Text:
Nonsurgical skin tightening: Field remains open for significant improvement

November 1, 2008

Nonsurgical skin-tightening procedures based on deep-tissue energy delivery have many attractive features for consumers and physicians. The number of devices available is expanding, but despite the growth in this industry, results remain variable and modest.

Key Points

"The good news is these minimally invasive procedures produce minimal to, at most, moderate discomfort, and they are associated with minimal downtime and no significant complications.

"However, for reasons still unclear, some people respond better than others, and in many cases, the effect seems insufficient to warrant the cost and duration of treatment," Dr. Alam says.

Furthermore, the fact that they are very safe for ethnic skin is an important consideration.

"Many companies are working in this area, and perhaps we may need to see change in the underlying technology to reach the goal of achieving more tissue shrinkage and tightening while maintaining the current good safety profile," Dr. Alam says.

The indication for nonsurgical tightening and lifting is treatment of middle-aged or young skin laxity. This procedure is not appropriate for patients with severe skin sagging and will not address crepe-like skin or pigmentary abnormalities.

Marketplace demand

Stimulated by the marketplace demand, the number of companies manufacturing and developing devices for nonsurgical skin tightening and lifting has been growing rapidly.

The monopolar radiofrequency device (ThermaCool™, Thermage®) was the innovator technology in the industry. Launched in 2002, initial experience with its use for facial skin-tightening procedures showed that a significant proportion of treated patients - at least 25 percent - responded poorly.

In addition, complications included significant pain along with risks of burns, skin depressions and tissue atrophy.

While treatment-related discomfort remains an annoyance, modifications in the treatment parameters and protocol have successfully improved the safety profile.

In addition, applications have been expanded to include tightening of the abdomen, buttocks and legs. However, inconsistent efficacy remains a limitation with this and newer modalities.

These newer options for nonsurgical skin tightening include devices based on use of bipolar radiofrequency energy, light and laser, and some devices use vacuum in combination.

An ultrasound-based device is also in development (Ulthera). Ultrasound may potentially overcome some of the obstacles encountered using other technologies to cause deep tissue shrinkage, Dr. Alam tells Dermatology Times.

"The holy grail is to deliver energy to the fascia, because, presumably, with very deep penetration, it may be possible to induce contraction that would be sufficient to cause clinically significant tightening. Apart from gamma radiation, ultrasound is the only kind of energy that can be introduced arbitrarily to that level," Dr. Alam says.

In initial testing using the investigational ultrasound-based system for brow elevation, results achieved were similar in magnitude to those reported with currently available technology.

However, the improvement was documented using a complicated algorithm and found to be reproducible.

Targets for the future

Going forward, it will be important to develop better methods for measuring efficacy, Dr. Alam says.

"There are no objective ways to measure the tightening achieved. As a result, outcomes are being judged based on 'before' and 'after' pictures showing very subtle changes that make it difficult to tell how much improvement has occurred," Dr. Alam says.

What the exercise asks:
Please translate this sentence from the article on nonsurgical skin tightening into Spanish: "The indication for nonsurgical tightening and lifting is treatment of middle-aged or young skin laxity." The records are separate material, not part of the article on nonsurgical skin tightening.

Records supplied:

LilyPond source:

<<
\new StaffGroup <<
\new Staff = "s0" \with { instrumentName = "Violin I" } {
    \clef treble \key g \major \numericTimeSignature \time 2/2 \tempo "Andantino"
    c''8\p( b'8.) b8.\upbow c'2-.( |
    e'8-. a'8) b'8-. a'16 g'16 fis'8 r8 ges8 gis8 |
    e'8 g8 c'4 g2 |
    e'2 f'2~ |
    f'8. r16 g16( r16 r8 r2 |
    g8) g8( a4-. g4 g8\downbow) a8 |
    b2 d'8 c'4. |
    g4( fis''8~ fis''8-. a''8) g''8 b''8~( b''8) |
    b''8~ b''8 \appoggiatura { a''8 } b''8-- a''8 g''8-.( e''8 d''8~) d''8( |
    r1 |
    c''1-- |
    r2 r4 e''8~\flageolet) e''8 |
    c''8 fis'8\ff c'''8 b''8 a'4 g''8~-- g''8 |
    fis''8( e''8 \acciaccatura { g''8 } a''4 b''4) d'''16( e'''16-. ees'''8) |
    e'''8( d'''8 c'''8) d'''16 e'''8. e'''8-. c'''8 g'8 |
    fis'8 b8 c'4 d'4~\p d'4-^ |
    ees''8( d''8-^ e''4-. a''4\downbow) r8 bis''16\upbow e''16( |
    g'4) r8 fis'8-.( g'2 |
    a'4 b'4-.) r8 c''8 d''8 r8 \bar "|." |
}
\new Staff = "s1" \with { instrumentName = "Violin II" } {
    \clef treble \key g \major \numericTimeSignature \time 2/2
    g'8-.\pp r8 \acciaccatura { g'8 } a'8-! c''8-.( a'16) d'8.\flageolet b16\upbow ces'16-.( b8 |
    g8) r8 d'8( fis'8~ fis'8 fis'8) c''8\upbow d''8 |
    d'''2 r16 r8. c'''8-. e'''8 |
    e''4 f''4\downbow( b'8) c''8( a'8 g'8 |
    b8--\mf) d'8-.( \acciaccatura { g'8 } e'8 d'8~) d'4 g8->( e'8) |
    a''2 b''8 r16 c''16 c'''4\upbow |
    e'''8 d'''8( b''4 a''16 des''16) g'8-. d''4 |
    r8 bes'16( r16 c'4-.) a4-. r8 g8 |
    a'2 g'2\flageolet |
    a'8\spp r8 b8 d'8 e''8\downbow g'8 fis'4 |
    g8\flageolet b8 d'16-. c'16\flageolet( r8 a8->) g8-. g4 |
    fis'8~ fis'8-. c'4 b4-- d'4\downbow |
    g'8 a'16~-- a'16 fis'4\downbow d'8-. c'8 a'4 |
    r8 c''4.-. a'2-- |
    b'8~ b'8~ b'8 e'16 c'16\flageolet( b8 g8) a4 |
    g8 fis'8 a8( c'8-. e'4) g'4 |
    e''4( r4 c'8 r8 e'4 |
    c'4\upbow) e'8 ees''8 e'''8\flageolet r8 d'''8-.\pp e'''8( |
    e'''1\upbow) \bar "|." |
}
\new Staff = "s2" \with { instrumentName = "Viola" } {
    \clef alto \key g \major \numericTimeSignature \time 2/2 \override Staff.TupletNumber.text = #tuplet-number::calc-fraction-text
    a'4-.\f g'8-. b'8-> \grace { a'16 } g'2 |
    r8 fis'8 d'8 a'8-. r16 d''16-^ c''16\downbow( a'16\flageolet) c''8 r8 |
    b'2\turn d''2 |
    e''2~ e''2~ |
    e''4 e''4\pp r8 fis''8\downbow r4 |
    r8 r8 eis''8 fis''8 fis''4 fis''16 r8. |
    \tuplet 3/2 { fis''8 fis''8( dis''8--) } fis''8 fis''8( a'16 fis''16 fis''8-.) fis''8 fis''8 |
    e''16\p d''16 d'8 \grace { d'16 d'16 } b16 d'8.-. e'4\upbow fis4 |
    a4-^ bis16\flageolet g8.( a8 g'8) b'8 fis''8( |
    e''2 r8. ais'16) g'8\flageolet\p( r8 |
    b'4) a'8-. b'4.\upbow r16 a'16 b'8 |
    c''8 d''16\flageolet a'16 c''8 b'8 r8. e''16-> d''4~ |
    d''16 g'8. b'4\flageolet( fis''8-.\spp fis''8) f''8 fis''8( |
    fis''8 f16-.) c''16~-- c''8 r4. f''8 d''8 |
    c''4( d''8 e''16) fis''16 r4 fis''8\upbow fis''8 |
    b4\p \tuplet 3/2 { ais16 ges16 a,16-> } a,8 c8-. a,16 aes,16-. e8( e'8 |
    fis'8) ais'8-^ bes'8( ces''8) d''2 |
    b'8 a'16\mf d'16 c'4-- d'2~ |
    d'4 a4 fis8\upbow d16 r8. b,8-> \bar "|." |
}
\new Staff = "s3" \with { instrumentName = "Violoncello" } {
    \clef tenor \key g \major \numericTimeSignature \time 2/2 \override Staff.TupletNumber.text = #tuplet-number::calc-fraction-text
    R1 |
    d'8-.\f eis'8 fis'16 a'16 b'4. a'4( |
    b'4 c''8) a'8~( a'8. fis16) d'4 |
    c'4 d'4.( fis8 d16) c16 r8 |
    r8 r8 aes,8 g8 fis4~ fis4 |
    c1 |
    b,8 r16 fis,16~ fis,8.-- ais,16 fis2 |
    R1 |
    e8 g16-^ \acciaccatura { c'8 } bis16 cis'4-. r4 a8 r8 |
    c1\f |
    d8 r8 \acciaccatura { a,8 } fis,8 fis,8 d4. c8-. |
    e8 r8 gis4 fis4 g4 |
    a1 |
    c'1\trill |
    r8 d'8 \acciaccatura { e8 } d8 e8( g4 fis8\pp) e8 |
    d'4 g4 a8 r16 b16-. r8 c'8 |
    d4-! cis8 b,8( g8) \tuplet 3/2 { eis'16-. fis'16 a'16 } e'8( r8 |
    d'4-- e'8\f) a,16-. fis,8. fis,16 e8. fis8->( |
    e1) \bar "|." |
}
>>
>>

Your solution:
La indicación del tensado y el lifting no quirúrgicos es el tratamiento de la laxitud cutánea de mediana edad o joven.